Sometimes I think that this whole thing, this whole business of a world that keeps waking itself up and bothering to go on every day, is necessary only as a manifestation of the intolerable. The intolerable is like H. G. Wells’s invisible man, it has to put on clothes in order to be seen. So it dresses itself up in a world. Possibly it looks in a mirror but my imagination doesn’t go that far.
It’s been at least twenty-five years since I read Crime and Punishment. Now I’m reading it again. I’d forgotten that when Raskolnikov murdered the old lady pawnbroker, Alyona Ivanovna, he also killed her half-sister Lizaveta. Lizaveta was ‘a soft gentle creature, ready to put up with anything, always willing, willing to do anything.’ When she came back to the flat just after Raskolnikov had killed the old woman he had to kill her as well.
Alyona Ivanovna and Lizaveta always do live together, always die together. You try to kill some aspect of the intolerable and you kill the gentle and the good as well.
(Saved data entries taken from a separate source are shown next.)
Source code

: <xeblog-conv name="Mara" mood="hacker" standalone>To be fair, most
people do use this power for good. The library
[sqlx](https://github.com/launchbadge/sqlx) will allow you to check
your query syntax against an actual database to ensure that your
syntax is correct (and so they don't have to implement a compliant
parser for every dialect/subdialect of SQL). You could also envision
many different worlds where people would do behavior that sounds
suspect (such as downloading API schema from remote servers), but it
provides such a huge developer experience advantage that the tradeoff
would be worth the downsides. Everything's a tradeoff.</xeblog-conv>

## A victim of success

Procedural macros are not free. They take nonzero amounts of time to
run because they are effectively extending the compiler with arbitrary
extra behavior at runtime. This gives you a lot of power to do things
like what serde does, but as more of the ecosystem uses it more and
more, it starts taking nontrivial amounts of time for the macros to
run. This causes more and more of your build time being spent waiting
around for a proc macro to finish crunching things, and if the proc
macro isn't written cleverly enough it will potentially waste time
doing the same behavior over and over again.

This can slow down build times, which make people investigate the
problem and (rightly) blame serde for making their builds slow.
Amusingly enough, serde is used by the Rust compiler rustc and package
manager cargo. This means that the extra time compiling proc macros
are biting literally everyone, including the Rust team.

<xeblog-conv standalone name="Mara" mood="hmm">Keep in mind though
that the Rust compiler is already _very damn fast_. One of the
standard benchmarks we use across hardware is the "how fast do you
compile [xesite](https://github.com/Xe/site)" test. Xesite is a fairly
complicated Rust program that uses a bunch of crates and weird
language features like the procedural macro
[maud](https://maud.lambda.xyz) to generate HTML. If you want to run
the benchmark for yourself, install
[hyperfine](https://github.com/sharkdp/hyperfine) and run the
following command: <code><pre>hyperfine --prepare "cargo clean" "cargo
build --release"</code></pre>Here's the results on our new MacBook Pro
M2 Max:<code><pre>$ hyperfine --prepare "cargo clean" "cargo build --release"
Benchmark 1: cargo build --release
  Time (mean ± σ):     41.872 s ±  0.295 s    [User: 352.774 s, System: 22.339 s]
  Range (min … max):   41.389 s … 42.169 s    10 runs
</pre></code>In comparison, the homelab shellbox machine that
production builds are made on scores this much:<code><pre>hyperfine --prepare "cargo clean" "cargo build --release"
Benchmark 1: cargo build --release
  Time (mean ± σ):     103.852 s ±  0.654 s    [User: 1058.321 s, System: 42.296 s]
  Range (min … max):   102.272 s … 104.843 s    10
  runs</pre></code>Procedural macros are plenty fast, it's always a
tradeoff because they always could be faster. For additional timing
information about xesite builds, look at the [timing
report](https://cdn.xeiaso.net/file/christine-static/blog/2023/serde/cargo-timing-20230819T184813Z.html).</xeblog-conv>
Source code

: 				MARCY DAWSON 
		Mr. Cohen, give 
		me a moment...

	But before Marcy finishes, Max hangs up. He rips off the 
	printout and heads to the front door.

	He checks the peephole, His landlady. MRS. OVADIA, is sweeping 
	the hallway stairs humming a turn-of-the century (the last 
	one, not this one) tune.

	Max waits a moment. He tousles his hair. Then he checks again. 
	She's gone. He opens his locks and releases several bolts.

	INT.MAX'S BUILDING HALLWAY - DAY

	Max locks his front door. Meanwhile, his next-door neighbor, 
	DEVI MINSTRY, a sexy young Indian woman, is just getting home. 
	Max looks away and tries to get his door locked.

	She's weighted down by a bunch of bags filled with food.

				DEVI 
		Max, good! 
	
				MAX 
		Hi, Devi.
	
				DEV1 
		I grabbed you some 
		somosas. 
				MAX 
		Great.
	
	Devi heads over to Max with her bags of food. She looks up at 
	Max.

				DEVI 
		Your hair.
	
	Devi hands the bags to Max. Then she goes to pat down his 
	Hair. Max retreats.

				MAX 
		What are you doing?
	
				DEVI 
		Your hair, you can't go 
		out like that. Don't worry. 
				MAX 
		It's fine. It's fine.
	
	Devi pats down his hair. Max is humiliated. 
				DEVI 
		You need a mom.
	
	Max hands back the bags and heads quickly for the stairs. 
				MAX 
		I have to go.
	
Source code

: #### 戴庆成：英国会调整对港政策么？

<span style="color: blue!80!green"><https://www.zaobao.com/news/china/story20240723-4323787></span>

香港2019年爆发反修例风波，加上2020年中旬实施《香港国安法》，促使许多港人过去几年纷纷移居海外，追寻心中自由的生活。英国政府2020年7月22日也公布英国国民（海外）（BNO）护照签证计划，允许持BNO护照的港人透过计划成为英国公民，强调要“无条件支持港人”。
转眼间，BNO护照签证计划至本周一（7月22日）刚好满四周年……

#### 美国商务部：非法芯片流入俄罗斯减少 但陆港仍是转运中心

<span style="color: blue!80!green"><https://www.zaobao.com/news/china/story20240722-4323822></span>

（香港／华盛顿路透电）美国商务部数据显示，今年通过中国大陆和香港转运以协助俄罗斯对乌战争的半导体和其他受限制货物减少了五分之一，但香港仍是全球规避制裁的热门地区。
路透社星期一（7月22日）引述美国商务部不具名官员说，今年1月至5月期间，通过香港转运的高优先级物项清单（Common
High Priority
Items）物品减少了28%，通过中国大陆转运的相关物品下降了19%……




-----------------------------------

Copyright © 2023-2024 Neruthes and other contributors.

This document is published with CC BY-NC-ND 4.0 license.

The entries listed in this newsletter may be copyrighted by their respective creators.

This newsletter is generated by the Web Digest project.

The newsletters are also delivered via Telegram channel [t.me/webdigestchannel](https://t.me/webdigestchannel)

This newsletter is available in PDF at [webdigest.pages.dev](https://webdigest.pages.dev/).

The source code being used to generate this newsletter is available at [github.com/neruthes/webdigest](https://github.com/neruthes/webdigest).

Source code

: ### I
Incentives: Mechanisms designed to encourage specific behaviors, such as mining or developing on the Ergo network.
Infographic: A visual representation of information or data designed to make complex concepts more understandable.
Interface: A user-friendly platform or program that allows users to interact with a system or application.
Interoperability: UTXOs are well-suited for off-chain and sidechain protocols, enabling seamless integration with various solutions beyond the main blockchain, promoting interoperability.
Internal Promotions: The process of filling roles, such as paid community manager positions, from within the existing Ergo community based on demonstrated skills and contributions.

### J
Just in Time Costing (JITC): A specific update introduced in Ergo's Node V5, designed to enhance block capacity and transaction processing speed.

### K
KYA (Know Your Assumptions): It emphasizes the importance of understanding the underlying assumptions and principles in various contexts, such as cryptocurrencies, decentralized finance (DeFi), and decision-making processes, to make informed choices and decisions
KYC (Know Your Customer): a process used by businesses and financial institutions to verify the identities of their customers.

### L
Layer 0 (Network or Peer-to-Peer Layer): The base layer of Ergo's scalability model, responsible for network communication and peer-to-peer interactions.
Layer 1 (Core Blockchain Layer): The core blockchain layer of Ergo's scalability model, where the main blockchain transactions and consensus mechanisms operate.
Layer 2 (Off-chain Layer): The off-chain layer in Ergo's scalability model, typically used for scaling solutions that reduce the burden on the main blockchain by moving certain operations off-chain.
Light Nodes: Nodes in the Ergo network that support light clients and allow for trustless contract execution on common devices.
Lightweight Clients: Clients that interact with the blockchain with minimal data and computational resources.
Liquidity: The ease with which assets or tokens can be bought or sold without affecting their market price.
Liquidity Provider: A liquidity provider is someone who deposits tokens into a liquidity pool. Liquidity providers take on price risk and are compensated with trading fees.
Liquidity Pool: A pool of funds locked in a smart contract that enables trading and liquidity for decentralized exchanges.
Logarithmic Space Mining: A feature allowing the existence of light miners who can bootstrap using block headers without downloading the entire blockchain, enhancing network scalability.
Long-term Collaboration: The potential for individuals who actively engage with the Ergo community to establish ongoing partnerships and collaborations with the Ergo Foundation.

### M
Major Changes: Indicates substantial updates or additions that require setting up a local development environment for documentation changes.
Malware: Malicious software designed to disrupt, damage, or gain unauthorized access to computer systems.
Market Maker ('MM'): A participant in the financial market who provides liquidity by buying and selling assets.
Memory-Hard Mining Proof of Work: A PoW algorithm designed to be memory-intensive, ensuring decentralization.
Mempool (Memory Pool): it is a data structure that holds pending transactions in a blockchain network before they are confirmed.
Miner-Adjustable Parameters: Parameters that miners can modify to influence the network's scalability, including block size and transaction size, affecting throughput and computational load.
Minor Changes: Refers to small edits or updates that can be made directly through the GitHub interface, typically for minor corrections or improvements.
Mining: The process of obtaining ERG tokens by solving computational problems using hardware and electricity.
Over and over. And whoever kills some form of the intolerable becomes himself a manifestation of it, to be killed with his good and gentle by someone else. Two by two up the gangway to the ark. But the waters will never recede.
I’m intolerable. It’s got into me, when I feed me I feed it. There’s only one way to kill it.
The idea of ringing up a van place and hiring a van and driving all those miles is so heavy I can hardly lift my head up. Bloody details. Too heavy. Too much.